Page:
That sure wasn't the case with my old H10-250 DTivo box - all sorts of issues over the years....and if you were to visit the Tivocommunity forum, you'd see there were hundreds, if not thousands, of others just like me on that.

It was anything but the perfect box some portrayed it to be. 

I've had far better results with my 2 HR20's in the past 6 months than any 6 month period with the old H10.


----------



## banningview (Dec 13, 2006)

hdtvfan0001 said:


> That sure wasn't the case with my old H10-250 DTivo box - all sorts of issues over the years....and if you were to visit the Tivocommunity forum, you'd see there were hundreds, if not thousands, of others just like me on that.
> 
> It was anything but the perfect box some portrayed it to be.
> 
> I've had far better results with my 2 HR20's in the past 6 months than any 6 month period with the old H10.


Nah, I'm, gonna have to with the other poster. The POS20 is, well, a POS. No Grey's Anatomy last night. It played fine for 12 minutes, then pixelated, froze and died. Did that the other day on Boston Legal. Once on MP4 and the other on OTA. It's definitely the box. I had one problem with the HR10, got a new box. Never had a problem after that. YMMV.


----------



## Bizarroterl (Oct 20, 2006)

rcoleman111 said:


> And if it looks so bad to you, why are you still a DirecTV customer?


 Because most of my HD viewing is disk. Everything that is set to record on the HR20 is also set on the DirecTivo. That way everything the HR20 fails to record there is a backup. 

Once we hit the end of the 2 year commitment, goodbye DTV.


----------



## Earl Bonovich (Nov 15, 2005)

Bizarroterl said:


> Because most of my HD viewing is disk. Everything that is set to record on the HR20 is also set on the DirecTivo. That way everything the HR20 fails to record there is a backup.
> 
> Once we hit the end of the 2 year commitment, goodbye DTV.


When is your contract up?


----------



## Marcia_Brady (Nov 25, 2005)

hdtvfan0001 said:


> That sure wasn't the case with my old H10-250 DTivo box - all sorts of issues over the years....and if you were to visit the Tivocommunity forum, you'd see there were hundreds, if not thousands, of others just like me on that.
> 
> It was anything but the perfect box some portrayed it to be.
> 
> I've had far better results with my 2 HR20's in the past 6 months than any 6 month period with the old H10.


Yep, we've got 5 Tivo based DVR's in the house, 3 of which are HR10's. In the almost 7 years of utilizing them, none of the units have missed a single recording.

I can't do the math on our HR20 as it misses probably 20% of the SL's we have scheduled. What's weird about it was that for a brief time with the newer SW it got better, but then quickly reverted back to its old ways.

Material:

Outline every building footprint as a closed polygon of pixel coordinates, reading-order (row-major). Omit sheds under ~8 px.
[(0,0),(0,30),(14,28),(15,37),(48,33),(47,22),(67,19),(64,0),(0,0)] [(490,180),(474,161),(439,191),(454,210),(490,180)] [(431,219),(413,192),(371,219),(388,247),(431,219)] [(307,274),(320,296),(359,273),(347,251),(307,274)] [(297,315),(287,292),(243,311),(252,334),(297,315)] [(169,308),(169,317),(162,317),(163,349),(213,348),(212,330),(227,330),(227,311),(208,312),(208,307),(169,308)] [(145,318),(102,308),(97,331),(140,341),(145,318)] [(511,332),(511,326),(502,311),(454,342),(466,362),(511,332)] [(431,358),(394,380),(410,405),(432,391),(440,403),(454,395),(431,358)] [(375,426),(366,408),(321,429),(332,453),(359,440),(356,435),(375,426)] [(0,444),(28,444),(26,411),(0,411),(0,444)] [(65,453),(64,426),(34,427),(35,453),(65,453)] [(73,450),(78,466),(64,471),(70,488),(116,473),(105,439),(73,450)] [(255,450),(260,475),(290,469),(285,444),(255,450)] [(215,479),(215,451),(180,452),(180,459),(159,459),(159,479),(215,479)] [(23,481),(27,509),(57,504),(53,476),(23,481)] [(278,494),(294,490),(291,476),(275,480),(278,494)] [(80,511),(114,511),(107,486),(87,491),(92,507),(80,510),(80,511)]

Your tasks:
• A. In the forum thread, what share of scheduled SLs does Marcia_Brady say the HR20 probably misses?
• B. Reproduce the forum thread's text from "## banningview (Dec" up to and including "after that. YMMV.".

Answers to each task:
• A. About 20%.

• B.
## banningview (Dec 13, 2006)

hdtvfan0001 said:


> That sure wasn't the case with my old H10-250 DTivo box - all sorts of issues over the years....and if you were to visit the Tivocommunity forum, you'd see there were hundreds, if not thousands, of others just like me on that.
> 
> It was anything but the perfect box some portrayed it to be.
> 
> I've had far better results with my 2 HR20's in the past 6 months than any 6 month period with the old H10.


Nah, I'm, gonna have to with the other poster. The POS20 is, well, a POS. No Grey's Anatomy last night. It played fine for 12 minutes, then pixelated, froze and died. Did that the other day on Boston Legal. Once on MP4 and the other on OTA. It's definitely the box. I had one problem with the HR10, got a new box. Never had a problem after that. YMMV.